Thomas Woolner
Thomas Woolner (1825-1892) was a British sculptor and poet. He was a founder-member of the
Pre-Raphaelite Brotherhood. Woolner trained with the sculptor William Behnes, exhibiting work at thr
Royal Academy from 1843. Woolner's classical inclinations were rather difficult to reconcile with Pre-Raphaelite Medievalism, but his belief in close observation of nature was consistent with their aims. Woolner's sculptures immediately after the foundation of the Brotherhood in 1848 display close attention to detail. He made his name with forceful portrait busts and medallions. Perhaps his most complex works are 'Civilisation' and 'Virgilia'. These demonstrate his attempt to express the tension between the static stone and the dynamic desires of the figures represented emerging into solidity from it.

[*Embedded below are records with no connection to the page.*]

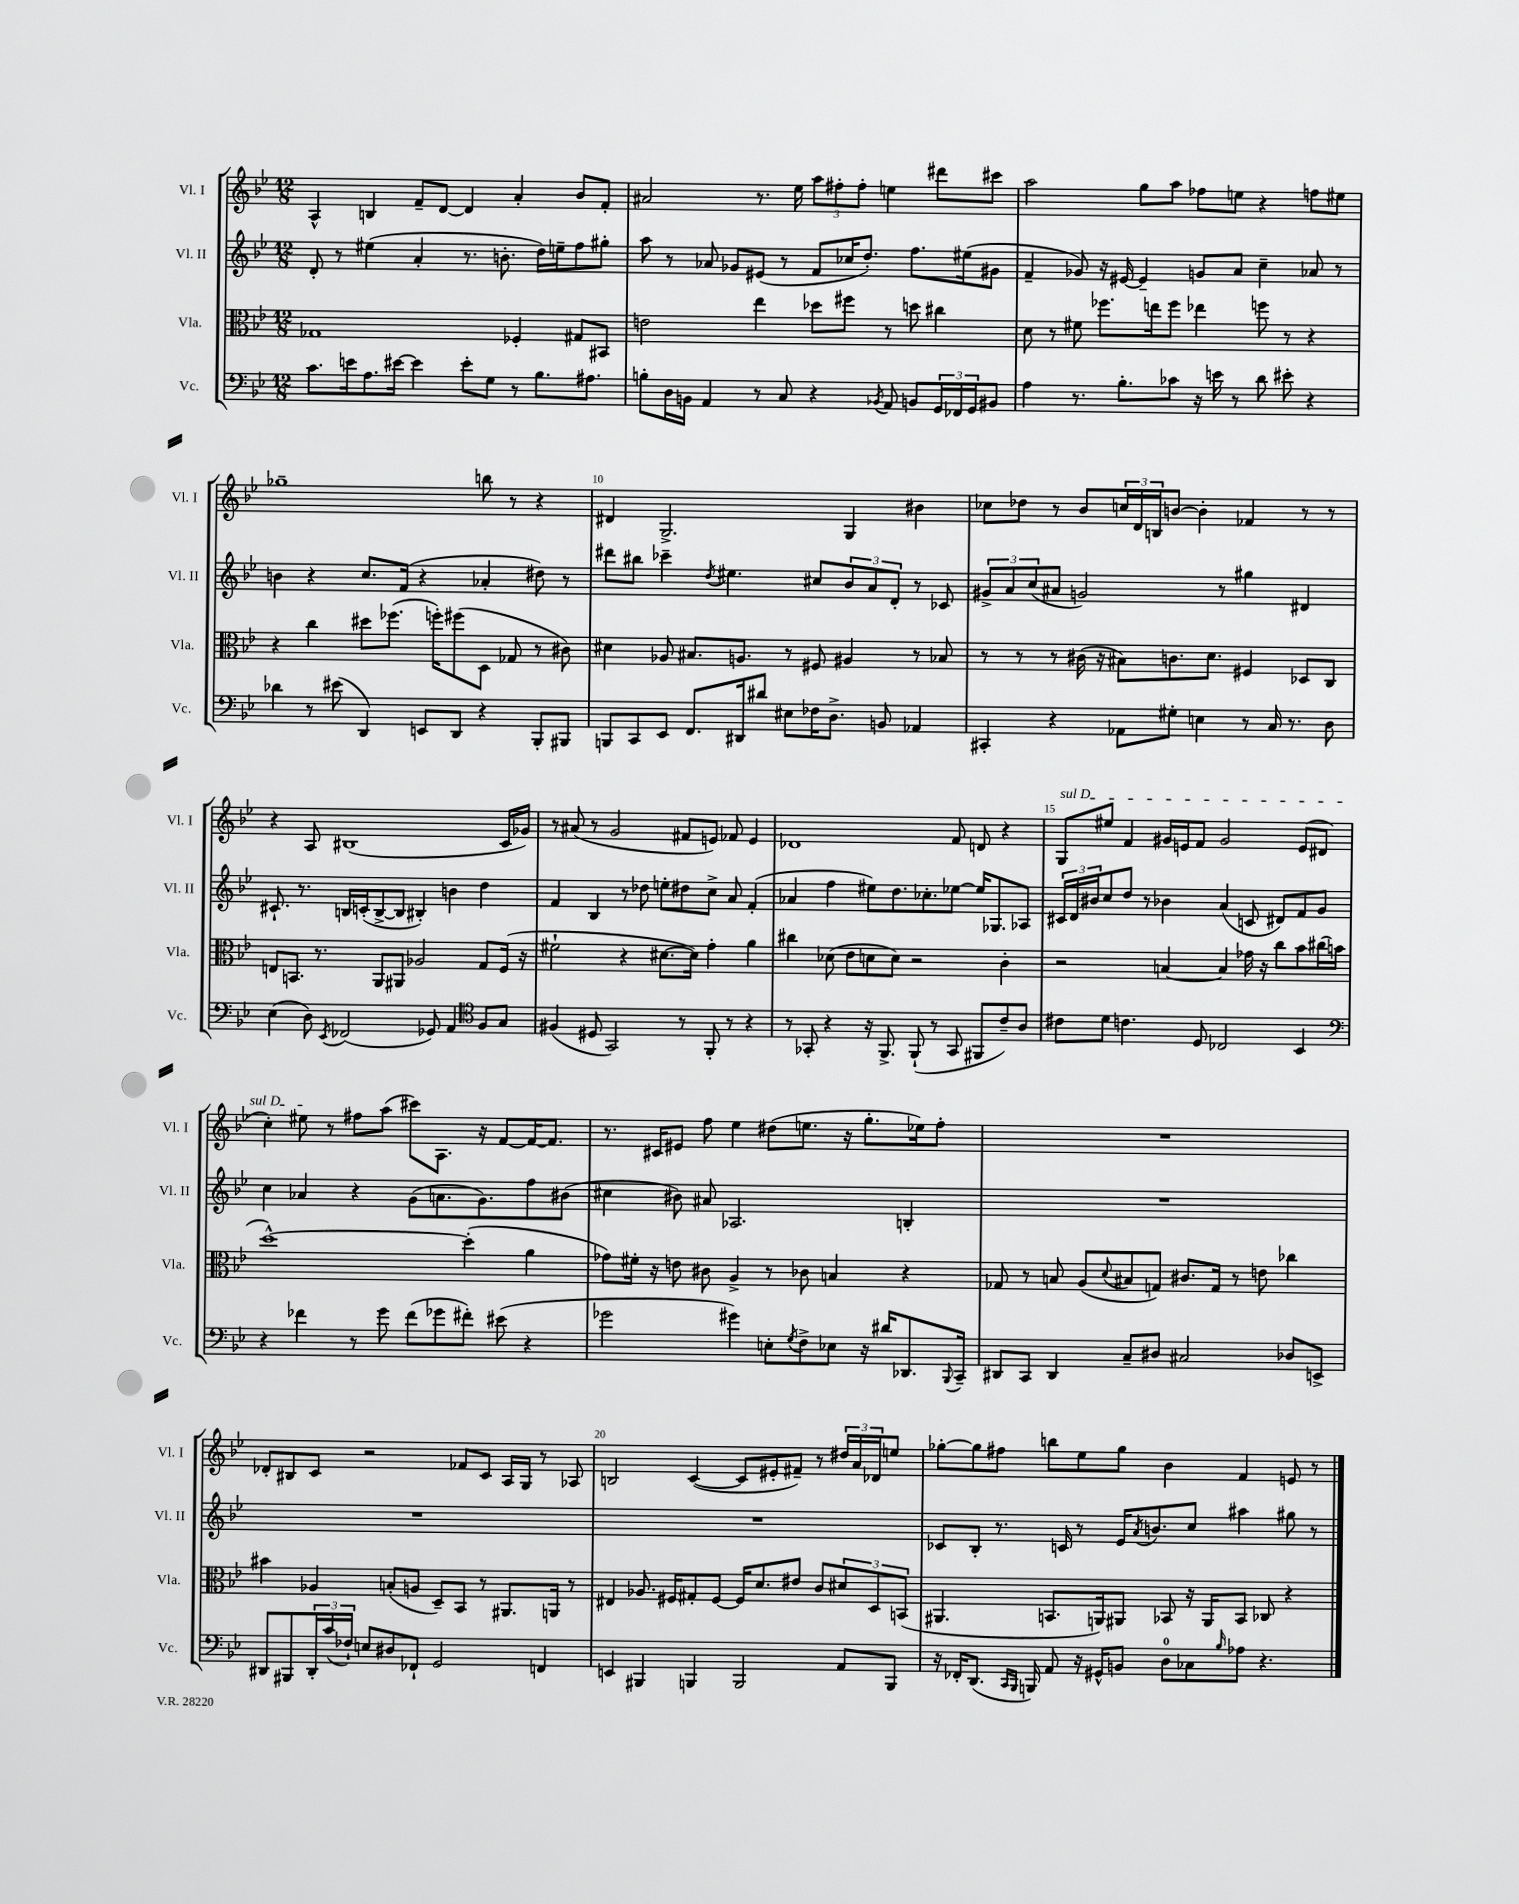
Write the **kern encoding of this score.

**kern	**kern	**kern	**kern
*part4	*part3	*part2	*part1
*staff4	*staff3	*staff2	*staff1
*I"Vc.	*I"Vla.	*I"Vl. II	*I"Vl. I
*I'Vc.	*I'Vla.	*I'Vl. II	*I'Vl. I
*clefF4	*clefC3	*clefG2	*clefG2
*k[b-e-]	*k[b-e-]	*k[b-e-]	*k[b-e-]
*M12/8	*M12/8	*M12/8	*M12/8
=6	=6	=6	=6
8.c\L	1G-X	8d'/	4A^^/
.	.	8r	.
16en\k	.	.	.
8.A\	.	(4ee#X\	4Bn/
[16e#X\Jk	.	.	.
4e#\]	.	4a'/	8f~/L
.	.	.	[8d/J
8e#'\L	.	8.r	4d/]
8G\J	.	.	.
.	.	8.bn'\	.
8r	4F-X'/	.	4a'/
8.B-\L	.	16dd\LL)	.
.	.	16een~\J	.
.	8G#X/L	8ff\	8b-/L
8.A#X\J	.	.	.
.	8BB#X/J	8gg#X'\J	8f'/J
=7	=7	=7	=7
8Bn'\L	2en\	8aa\	2a#X/
16D\L	.	8r	.
16BBn\JJ	.	.	.
4AA/	.	8a-X/	.
.	.	8g-X/L	.
8r	4ee-\	(8e#X/J	8.r
8C/	.	8r	.
.	.	.	16ee-\
4r	8dd-X\L	8f/L	12aa\L
.	.	.	12ff#X'\
.	8ff#X\J	16cc-X/K	.
.	.	.	12ff#'\J
.	.	8.dd'/J)	.
8qBB-X/	.	.	.
8AA/	8r	.	4een\
8BBn/L	8ddn\	8.ff\L	.
24GG/L	4cc#X\	.	8ddd#X\L
24FF-X/	.	.	.
.	.	(16ee#X\k	.
24GG/J	.	.	.
8BB#X/J	.	8g#X\J	8ccc#X\J
=8	=8	=8	=8
4A\	8d\	4f~/	2aa\
.	8r	.	.
8.r	8f#X\	8g-X/)	.
.	8.ff-X\L	16r	.
8.B-'\L	.	[16e#X/	.
.	.	4e#~/]	8gg\L
.	16een\k	.	.
8c-X\J	8ff-\J	.	8aa\J
16r	4ee-X\	8gn/L	8ff-X\L
16en\	.	.	.
8r	.	8a/J	8een\J
8d\	8ffn\	4cc~\	4r
8e#X'\	8r	.	.
4r	4r	8a-X/	8ffn\L
.	.	8r	8ee#X\J
!!LO:LB:g=z
=9	=9	=9	=9
4d-X\	4r	4bn\	1gg-X~
8r	4cc\	4r	.
(8e#X\	.	.	.
4DD/)	8dd#X\L	8.cc/L	.
.	(8.ff-X\J	.	.
.	.	(16f/Jk	.
8EEn/L	.	4r	.
.	16ffn'\KL)	.	.
8DD/J	(8ff#X\	.	.
4r	8D\J	4a-X'/	8bbn\
.	8G-X/	.	8r
8BBB-'/L	8r	8dd#X\)	4r
8BBB#X/J	8c#X\)	8r	.
=10	=10	=10	=10
8BBBn/L	4d#X\	8ddd#X\L	4d#X/
8CC/	.	8bb#X\J	.
8EE-/J	8A-X/	4ccc-X~\	2.G^/
8.FF/L	8.B#X/L	.	.
.	.	8qdd/	.
.	.	4.ee#X\	.
16DD#X/k	8.An/J	.	.
8d#X/J	.	.	.
8E#X\L	8r	.	.
16F-X\K	8F#X/	8cc#X/L	.
8.D^\J	.	.	.
.	4A#X/	12b-/	4G/
.	.	12a/	.
8BBn/	.	.	.
.	.	12d'/J	.
4AA-X/	8r	8r	4b#X\
.	8B-X/	8c-X/	.
=11	=11	=11	=11
4CC#X'/	8r	12g#X^/L	8cc-X\L
.	.	12a/	.
.	8r	.	8dd-X\J
.	.	(12cc/	.
4r	8r	8a#X/J	8r
.	(16c#X\	2gn/)	8b-/L
.	16r	.	.
8AA-X\L	8B#X\L)	.	24ccn/L
.	.	.	24d/
.	.	.	24Bn/J
8G#X'\J	8.cn\	.	[8bn/J
4En\	.	.	4b'\]
.	8.d\J	.	.
.	.	8r	.
8r	4F#X/	4gg#X\	4f-X/
16C/	.	.	.
8.r	.	.	.
.	8D-X/L	4d#X/	8r
8D\	8C/J	.	8r
!!LO:LB:g=z
=12	=12	=12	=12
(4E-\	8En/L	8.c#X`/	4r
.	8.BBn/J	.	.
.	.	8.r	.
8D\)	.	.	8A/
.	8.r	.	.
8qEE-/	.	.	.
(2FF-X/	.	16Bn/LL	(1B#X
.	.	(16cn'/J	.
.	8AA/L	[8B^/	.
.	8AA#X/J	8B/J]	.
.	2A-X/	4B#X'/)	.
8GG-X/)	.	.	.
4AA/	.	4bn\	.
*clefC4	*	*	*
8F/L	8G/L	4dd\	.
8G/J	(16F/Jk	.	16c/LL
.	16r	.	16g-X/JJ)
=13	=13	=13	=13
(4F#X/	2f#X`\	4f/	8r
.	.	.	(8a#X/
8D#X/	.	4B-/	8r
2GG/)	.	.	2g/
.	4r	8r	.
.	.	8dd-X\	.
.	[8.d#X\L	8een'\L	.
8r	.	8dd#X\	8f#X/L
.	16d#\Jk])	.	.
8FF'/	4g'\	8cc^\J	8en/J)
8r	.	8a/	8f-X/
4r	4a\	(4f'/	4e/
=14	=14	=14	=14
8r	4cc#X\	4a-X/	1d-X
8GG-X'/	.	.	.
4r	(8d-X\	4ff\	.
.	8e-\L	.	.
16r	8dn\	8ee#X\L)	.
8.FF^/	.	.	.
.	8d\J)	8.dd\	.
(8FF`/	2r	.	.
.	.	8.cc-X'\	.
8r	.	.	.
8GG-/	.	[8ee-X\J	8f/
8FF#X/L	.	16ee-/KL]	8dn/
.	.	8.G-X/	.
8c~/)	4c'\	.	4r
8A/J	.	8A-X/J	.
=15	=15	=15	=15
!	!	!	!LO:TX:a:i:t=sul D
8c#X\L	2r	24c#X/LL	8G/L
.	.	24d/	.
.	.	24b#X/J	.
8d\J	.	8cc/	8ee#X/J
4.cn\	.	8dd/J	4f/
.	.	8r	.
.	[4Bn/	4b-X\	16g#X/LL
.	.	.	16en/J
8D/	.	.	8f/J
2C-X/	4B/]	(4a/	2g#/
.	16g-X\	8cn/	.
.	16r	.	.
.	8cc\L	8d#X/L)	.
4BB-/	8b-\	8f/	(8e/L
.	(16cc#X\L	8g/J	8d#X/J
.	16bn\JJ	.	.
!!LO:LB:g=z
=16	=16	=16	=16
*clefF4	*	*	*
4r	[1dd^^)	4cc\	4cc'\)
4f-X\	.	4a-X/	8ee#X\
.	.	.	8r
8r	.	4r	8ff#X\L
8g\	.	.	(8aa\J
(8f-\L	.	(8g\L	8ccc#X\L)
8g-X\	.	8.an\	8.A\J
8f#X'\J)	(4dd'\]	.	.
.	.	8.g\)	16r
(8e#X\	.	.	[8f/L
4r	4a\	8ff\	16f/K_
.	.	.	8.f/J]
.	.	(8b#X\J	.
=17	=17	=17	=17
2g-X\	8g-X\L)	4cc#X\	8.r
.	16f#X'\Jk	.	.
.	16r	.	16c#X/KL
.	8en\	8b#X\)	8e#X/J
.	8c#X\	8a#X/	8ff\
4g#X\)	4A^/	2.A-X/	4ee-\
8En'\L	8r	.	(8dd#X\L
8qG/	.	.	.
8F^\	8c-X\	.	8.een\J
8E-X\J	4Bn/	.	.
.	.	.	16r
16r	.	.	8.gg'\L
16d#X/KL	.	.	.
8.DD-X/	4r	4Bn'/	.
.	.	.	16ee-X\k)
.	.	.	8ff'\J
8qqBBB-/	.	.	.
16CC~/Jk	.	.	.
=18	=18	=18	=18
8DD#X/L	8G-X/	1.r	1.r
8CC/J	8r	.	.
4DD#/	8Bn/	.	.
.	(8A/L	.	.
.	8qqd/	.	.
8C~/L	8B#X/	.	.
8D#X/J	8Gn/J)	.	.
2C#X/	8.c#X/L	.	.
.	16G/Jk	.	.
.	8r	.	.
.	8en\	.	.
8D-X/L	4cc-X\	.	.
8EEn^/J	.	.	.
!!LO:LB:g=z
=19	=19	=19	=19
8DD#X/L	4b#X\	1.r	8d-X'/L
8BBB#X/	.	.	8B#X/
24DD#'/L	4A-X/	.	8c/J
(24c/	.	.	.
24F-X`/JJ)	.	.	.
8En/L	.	.	2r
8D#X/	(8Bn'/L	.	.
8FF-X`/J	8An/J	.	.
2GG/	8D~/L)	.	.
.	8BB-/J	.	8f-X/L
.	8r	.	8c/J
.	8.AA#X/L	.	16A/LL
.	.	.	16G/JJ
4FFn/	.	.	8r
.	16AAn/Jk	.	.
.	8r	.	8A-X/
=20	=20	=20	=20
4EEn/	4E#X/	1.r	2Bn/
4BBB#X/	8.A-X/	.	.
.	16F#X/KL	.	.
4BBBn/	8G#X'/	.	([4c/
.	[8F#/J	.	.
2BBB/	16F#/KL]	.	8c/L]
.	8.d/	.	.
.	.	.	8e#X'/
.	8e#X/J	.	8f#X~/J)
.	8c/L	.	8r
8AA/L	12d#X/	.	24dd#X/LL
.	.	.	24a/
.	12D/	.	24d-X/J
8BBB/J	.	.	8een/J
.	(12BBn/J	.	.
=21	=21	=21	=21
16r	4.AA#X/	8c-X/L	[8gg-X'\L
16FF-X'/KL	.	.	.
(8.DD/J	.	8B-'/J	8gg-\]
.	.	8.r	8ff#X\J
16qqCC/LL	.	.	.
16qqBBB-/JJ	.	.	.
16BBBn/)	.	.	.
8AA/	8.BBn/L	.	8bbn\L
.	.	16cn/	.
16r	.	8r	8ee-\
16GG#X^^/KL	16AAn/k)	.	.
8BBn/J	8AA#X/J	16e-/KL	8gg-\J
.	.	8qa/	.
.	.	8.bn/	.
8D\L	8BB-X/	.	4b-\
8C-X\	16r	8cc/J	.
.	16AA#/KL	.	.
16qqB-/	.	.	.
8A-X\J	8BB-/J	4aa#X\	4f/
4.r	8C-X/	.	.
.	4r	8gg#X\	8en/
.	.	8r	8r
==	==	==	==
*-	*-	*-	*-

Woolner was also a poet of some reputation in his day. His early poem 'My Beautiful Lady' is a Pre-Raphaelite work, emphasising intense unresolved moments of feeling. His later narrative works, 'Pygmalion', 'Silenus' and 'Tiresius' renounce Pre-Raphaelitism in favour of an often eroticised classicism. Woolner was a close friend of Alfred Tennyson, providing him with the scenario for 'Enoch Arden'. His speculations about human anatomy also impressed Charles Darwin, who named part of the human ear the 'Woolnerian Tip' after a feature in Woolner's sculpture 'Puck'.